Inputting the total feature vector of the driving state information into a pre-optimized decision classifier, and respectively determining left lane change probability, right lane change probability and original lane keeping probability;

and comparing the left lane change probability, the right lane change probability and the original lane keeping probability, and determining an unmanned decision result corresponding to the highest probability.

6. The method according to claim 1, further comprising, before the determining, by the pre-optimized decision classifier, an unmanned decision result corresponding to the driving state information total feature vector:

constructing a Gaussian kernel accuracy function corresponding to the decision classifier as an objective function, taking alpha parameters corresponding to the Gaussian kernel accuracy function and penalty factors in the decision classifier as independent variables, taking a maximized objective function as an optimization target, and carrying out iterative optimization based on an improved bat optimization algorithm to obtain optimal alpha parameters and optimal penalty factors;

and optimizing and completing the decision classifier according to the optimal alpha parameter and the optimal penalty factor.

7. The method of claim 6, wherein iteratively optimizing based on the improved bat optimization algorithm results in an optimal α parameter and an optimal penalty factor, comprising:

After each iteration, sorting from small to large according to each accuracy corresponding to the Gaussian approval determination rate function obtained by calculating the bat to obtain a sorting result;

wherein, each decision classifier corresponds to one bat, and a plurality of bats form a bat optimized data set;

deleting a first number of target bats with small accuracy according to a certain number proportion according to the sorting result, and randomly generating a first number of newly-added bats to be added into the bat optimization data set;

and returning to execute the operation of sorting from small to large according to the accuracy corresponding to the Gaussian approval rate function obtained by calculating the bat for each time after each iteration until the optimal alpha parameter and the optimal penalty factor are determined.
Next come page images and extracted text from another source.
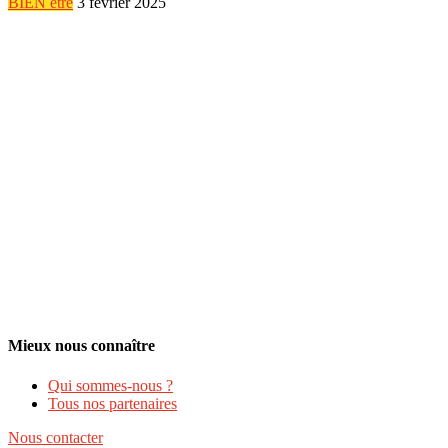
BIEN être
3 février 2025
Mieux nous connaître
Qui sommes-nous ?
Tous nos partenaires
Nous contacter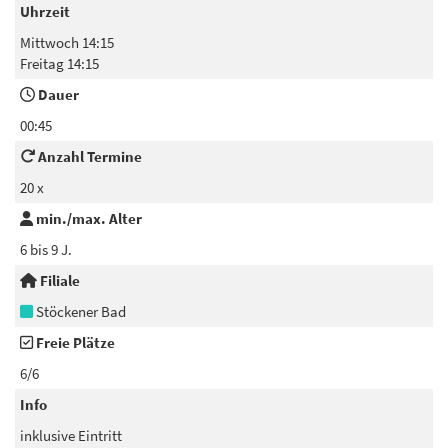
Uhrzeit
Mittwoch 14:15
Freitag 14:15
Dauer
00:45
Anzahl Termine
20 x
min./max. Alter
6 bis 9 J.
Filiale
Stöckener Bad
Freie Plätze
6/6
Info
inklusive Eintritt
8. An unmanned decision result determining apparatus, comprising:

the driving state information total feature vector determining module is used for calculating driving state information feature vectors corresponding to each driving state information matrix in parallel through a pre-trained long-short-period memory neural network unit LSTM model, and obtaining the driving state information total feature vector according to each driving state information feature vector;

9. An electronic device comprising a memory, a processor and a computer program stored on the memory and executable on the processor, wherein the processor implements the unmanned decision result determination method of any of claims 1-7 when the computer program is executed by the processor.

10. A computer readable storage medium, characterized in that the computer readable storage medium stores computer instructions for causing a processor to implement the unmanned decision result determination method of any of claims 1-7 when executed.